Jain Irrigation derives Rs 300 crore of its revenues from agri business by aggregating 7,000 acres of farmland to grow white onions and mangoes for Cargill, the global seed company. The fruits and vegetables are processed and shipped to Cargill, which in turn supplies them to retail companies around the world. “We work with 1,500 farmers, and have been working with them from the seed input stage,” says Anil Jain, MD of Jain Irrigation. But their model of contract farming has no formal signed contracts with the farmers. The arrangement is based on the strong relationship built by the company by selling drip irrigation systems to these farmers. Desai Fruit and Vegetable in Gujarat works with over 2,000 farmers aggregating over 5,000 acres of land. Most of the produce it contracts — bananas and mangoes — end up in Europe.

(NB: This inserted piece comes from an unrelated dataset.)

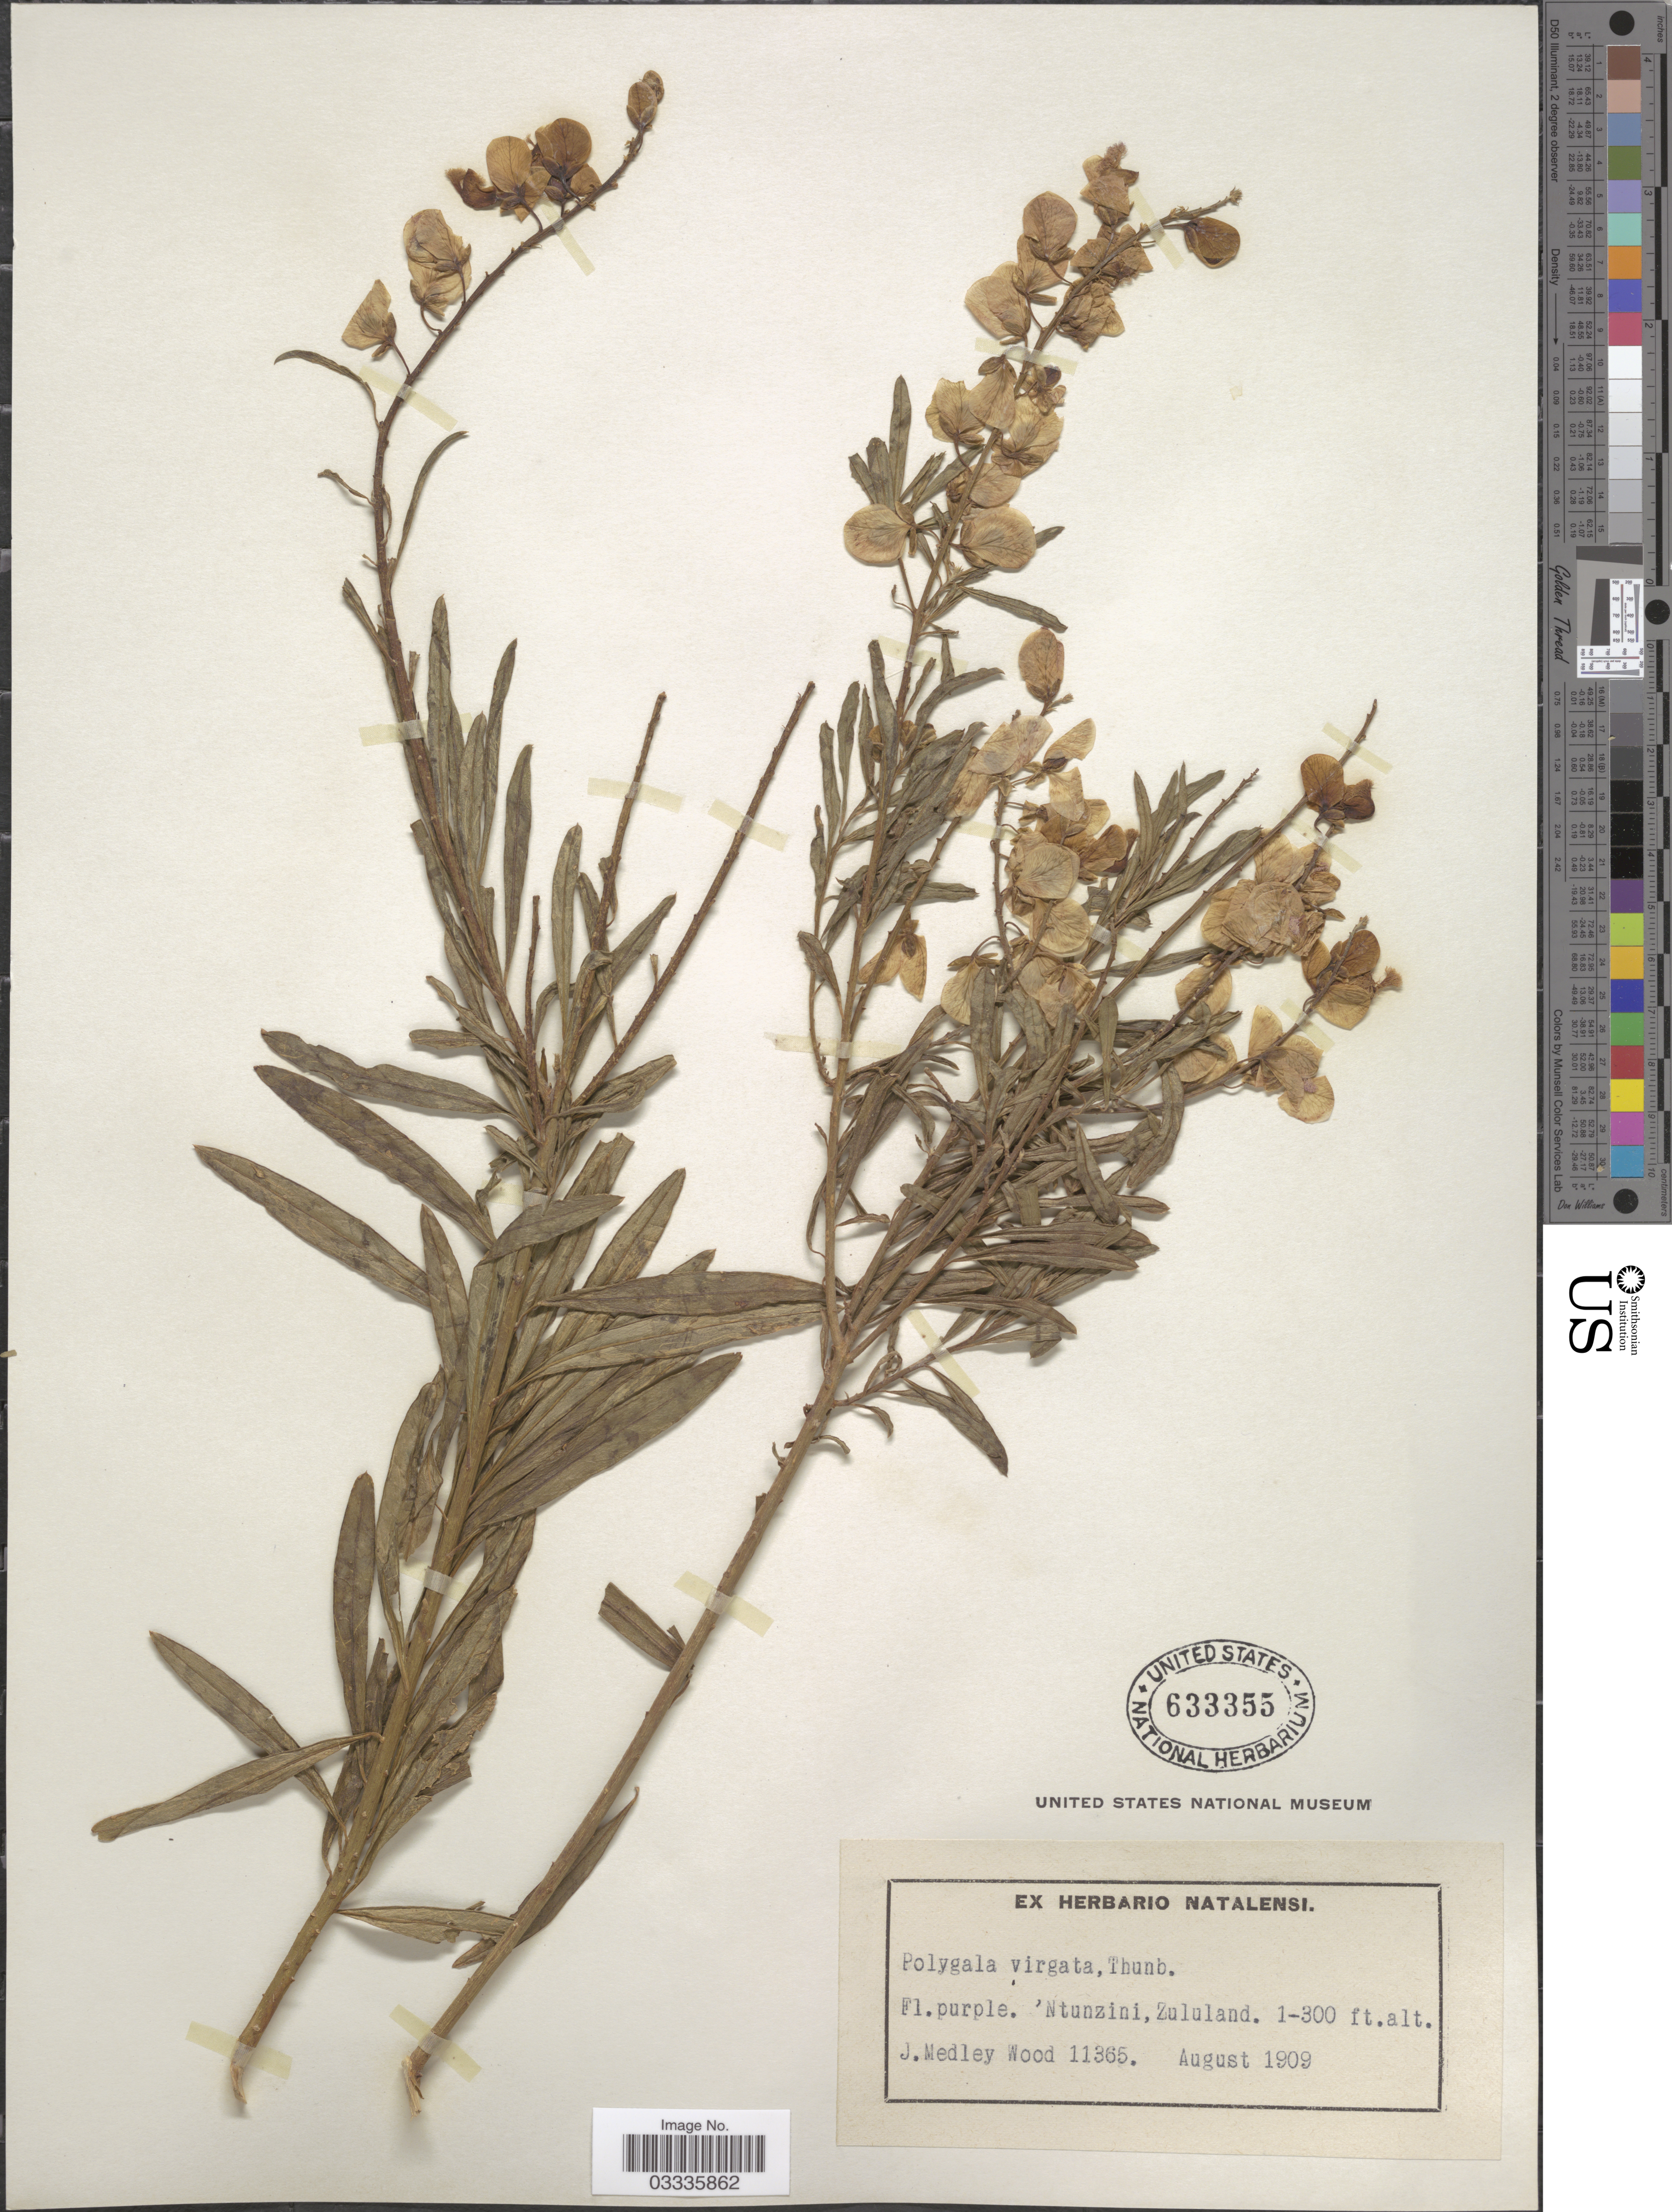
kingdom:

Because contract farming is an issue in the country, Indian companies are acquiring land in other countries, and developing alternative models. KS Oils, an edible oil refiner, has been given 50,000 acres of land by the Indonesian government to refine palm oil and create inclusive growth for 10 villages. For the majority of farmers who grow foodgrains — rice, wheat and pulses — the government offers a minimum support price, besides subsidies on fertiliser and other input. But contract farming by corporates in agriculture, offer new technologies, new agricultural produce, and new markets for agricultural products.